Le indagini di Arma e Procura hanno portato anche a smascherare diversi depistaggi ed in particolare «la tesi dell’allontanamento volontario e il prosciugamento dei conti correnti di Barbara per garantirsi la fuga; la manipolazione del pc di Barbara per accreditare intenti suicidari il giorno prima della scomparsa; la tesi del chiarimento in casa il 27 ottobre 2009 di pomeriggio tra Barbara e il marito prima della scomparsa; le due cartoline spedite da Firenze il 5 ed il 6 novembre 2009 da Barbara ai figli; le vere ragioni della presenza di Roberto Lo Giudice a Reggio Calabria, appena 18 giorni dopo la scomparsa della moglie».

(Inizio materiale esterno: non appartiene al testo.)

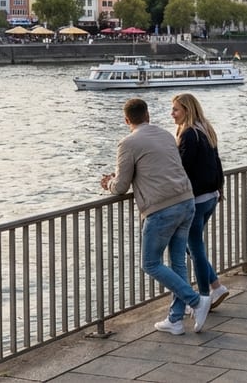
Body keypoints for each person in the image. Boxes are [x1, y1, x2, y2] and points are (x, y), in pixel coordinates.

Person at [102, 98, 210, 335]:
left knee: (150, 263)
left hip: (162, 208)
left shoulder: (128, 143)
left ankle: (196, 301)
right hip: (186, 200)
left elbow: (120, 186)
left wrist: (109, 183)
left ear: (127, 120)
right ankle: (175, 320)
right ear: (148, 116)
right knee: (178, 261)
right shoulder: (165, 134)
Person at [171, 93, 230, 310]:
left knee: (194, 248)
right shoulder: (206, 129)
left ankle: (204, 297)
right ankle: (216, 286)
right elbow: (217, 162)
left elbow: (182, 168)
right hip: (211, 197)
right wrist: (220, 189)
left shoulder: (188, 134)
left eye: (176, 109)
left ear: (187, 110)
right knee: (193, 246)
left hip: (196, 200)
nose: (172, 114)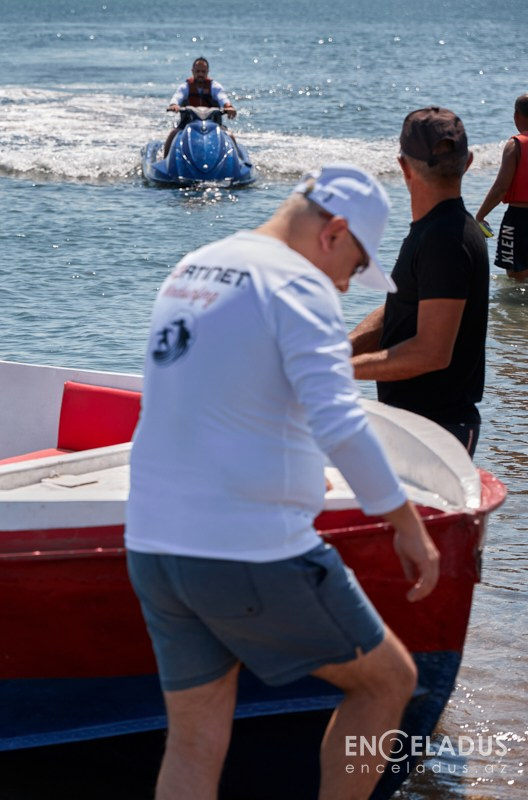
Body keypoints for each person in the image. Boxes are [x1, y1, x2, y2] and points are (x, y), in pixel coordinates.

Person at [125, 164, 439, 800]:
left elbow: (212, 405)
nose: (346, 286)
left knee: (192, 742)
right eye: (353, 268)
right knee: (386, 683)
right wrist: (406, 524)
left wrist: (286, 468)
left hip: (154, 548)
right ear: (336, 232)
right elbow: (340, 420)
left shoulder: (194, 268)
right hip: (246, 551)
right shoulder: (298, 286)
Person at [350, 107, 489, 457]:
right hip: (417, 424)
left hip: (436, 430)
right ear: (468, 161)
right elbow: (405, 307)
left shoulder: (445, 238)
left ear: (403, 166)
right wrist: (340, 348)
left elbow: (431, 352)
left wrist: (335, 371)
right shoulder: (437, 230)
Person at [475, 93, 528, 280]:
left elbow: (500, 188)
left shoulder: (516, 145)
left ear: (516, 116)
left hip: (519, 219)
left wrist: (480, 216)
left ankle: (518, 310)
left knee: (517, 275)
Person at [163, 57, 237, 156]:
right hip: (187, 123)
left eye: (203, 71)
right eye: (198, 71)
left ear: (207, 72)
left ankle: (239, 161)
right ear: (193, 71)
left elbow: (223, 98)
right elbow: (177, 97)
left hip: (213, 124)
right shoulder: (185, 87)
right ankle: (166, 159)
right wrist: (174, 105)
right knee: (173, 134)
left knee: (230, 136)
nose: (200, 74)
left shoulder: (215, 87)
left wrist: (228, 107)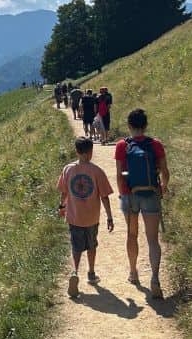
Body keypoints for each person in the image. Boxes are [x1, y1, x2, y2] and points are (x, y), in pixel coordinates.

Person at [114, 108, 170, 299]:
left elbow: (119, 175)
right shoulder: (155, 144)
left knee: (132, 234)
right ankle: (155, 278)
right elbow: (164, 172)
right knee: (153, 239)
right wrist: (163, 186)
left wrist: (124, 194)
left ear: (129, 126)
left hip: (130, 195)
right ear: (145, 125)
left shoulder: (122, 145)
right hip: (151, 193)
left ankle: (133, 272)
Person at [58, 136, 115, 298]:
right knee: (91, 245)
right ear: (91, 152)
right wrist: (110, 217)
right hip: (92, 217)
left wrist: (62, 207)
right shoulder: (97, 171)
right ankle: (91, 272)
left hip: (74, 216)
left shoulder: (67, 169)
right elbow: (104, 196)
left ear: (76, 152)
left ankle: (75, 272)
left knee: (76, 246)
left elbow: (64, 192)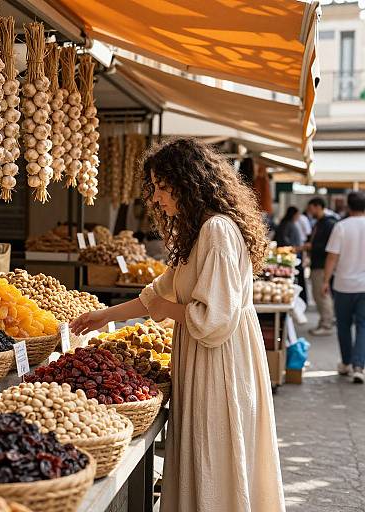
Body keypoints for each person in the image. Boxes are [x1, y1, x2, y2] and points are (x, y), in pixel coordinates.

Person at [71, 138, 285, 512]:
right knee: (205, 452)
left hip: (220, 361)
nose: (156, 199)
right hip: (206, 355)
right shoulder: (199, 233)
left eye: (162, 187)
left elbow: (212, 318)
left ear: (188, 182)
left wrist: (167, 309)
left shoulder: (217, 231)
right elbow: (156, 294)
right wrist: (103, 316)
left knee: (215, 452)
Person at [323, 192, 365, 383]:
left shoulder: (341, 226)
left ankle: (346, 363)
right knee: (363, 326)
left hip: (343, 285)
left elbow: (332, 256)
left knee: (343, 326)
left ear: (348, 206)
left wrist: (325, 280)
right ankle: (359, 366)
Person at [305, 197, 337, 336]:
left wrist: (311, 246)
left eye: (311, 207)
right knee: (318, 294)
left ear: (318, 206)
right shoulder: (320, 222)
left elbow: (329, 247)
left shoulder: (329, 223)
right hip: (317, 263)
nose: (309, 211)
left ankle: (327, 324)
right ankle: (324, 321)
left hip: (322, 264)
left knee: (322, 294)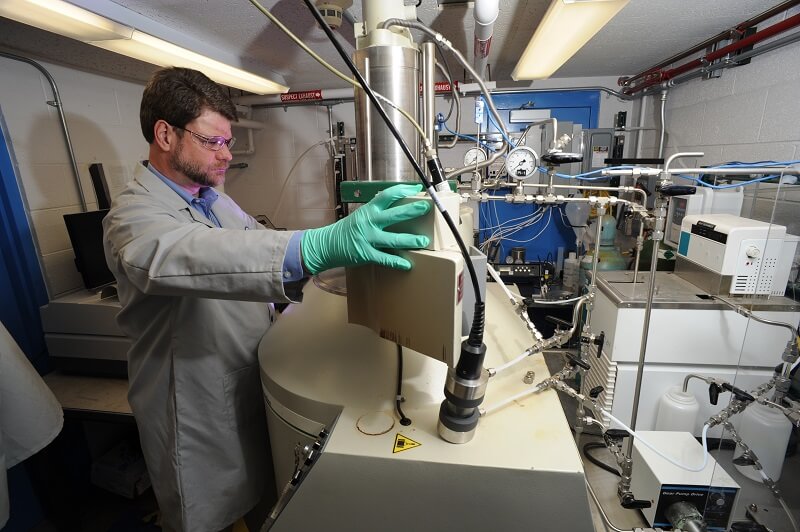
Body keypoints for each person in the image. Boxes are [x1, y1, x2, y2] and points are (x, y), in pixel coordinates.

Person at [103, 66, 430, 532]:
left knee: (260, 504)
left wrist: (344, 262)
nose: (226, 155)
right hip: (190, 405)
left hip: (243, 379)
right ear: (165, 135)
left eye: (227, 142)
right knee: (206, 516)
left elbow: (255, 243)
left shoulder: (211, 198)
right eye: (213, 142)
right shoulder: (132, 216)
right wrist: (317, 245)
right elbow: (196, 255)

‘Scena muta’ nela giugno del 2020

«Infine – prosegue la Procura di Terni – le plurime e convergenti chiamate in reità da parte di attuali collaboratori di giustizia hanno consentito una lettura ragionata e coerente dei vari contributi istruttori, raccolti sia prima dell’archiviazione dell’inchiesta sia soprattutto dopo la riapertura delle indagini. In conclusione, dopo un attento scrutinio degli atti istruttori raccolti in precedenza e riletti anche alla luce sia dell’attività tecnica investigativa condotta, sia del contributo offerto da collaboratori di giustizia qualificati, il compendio istruttorio si è colorato di gravità indiziaria convergente verso la persona dell’attuale indagato. Prudenza e rispetto delle garanzie, tuttavia, consigliano di sottolineare che la fase in cui ci troviamo è quella cautelare, in attesa del primo vaglio che potrà eventualmente provenire dall’interrogatorio di garanzia che sarà svolto a beve e che in precedenza, nonostante l’invito esteso al Lo Giudice da libero nello scorso mese di giugno, questi, come suo diritto, non ha inteso offrire avvalendosi della facoltà di non rispondere».

«Reticenze e omertà»

«Un’inchiesta – conclude la nota di palazzo Gazzoli – condotta tra reticenze, depistaggi e comportamenti omertosi nella migliore tradizione criminale, di natura squisitamente indiziaria che attende serenamente i successivi segmenti di verifica endoprocedimentale previsti a tutela e garanzia dell’indagato, rammentando che il pubblico ministero è tenuto svolgere indagini innanzitutto in suo favore e che, al cospetto di idonea ed adeguata gravità indiziaria ed in assenza di fattiva collaborazione da parte dell’indagato, in presenza altresì di esigenze cautelari di concreto ed attuale pericolo di inquinamento probatorio e di elevata probabililtà della commissione di reati della stessa specie, non può che soddisfare con lo strumento massimo di compromissione della libertà personale quale è la custodia cautelare in carcere».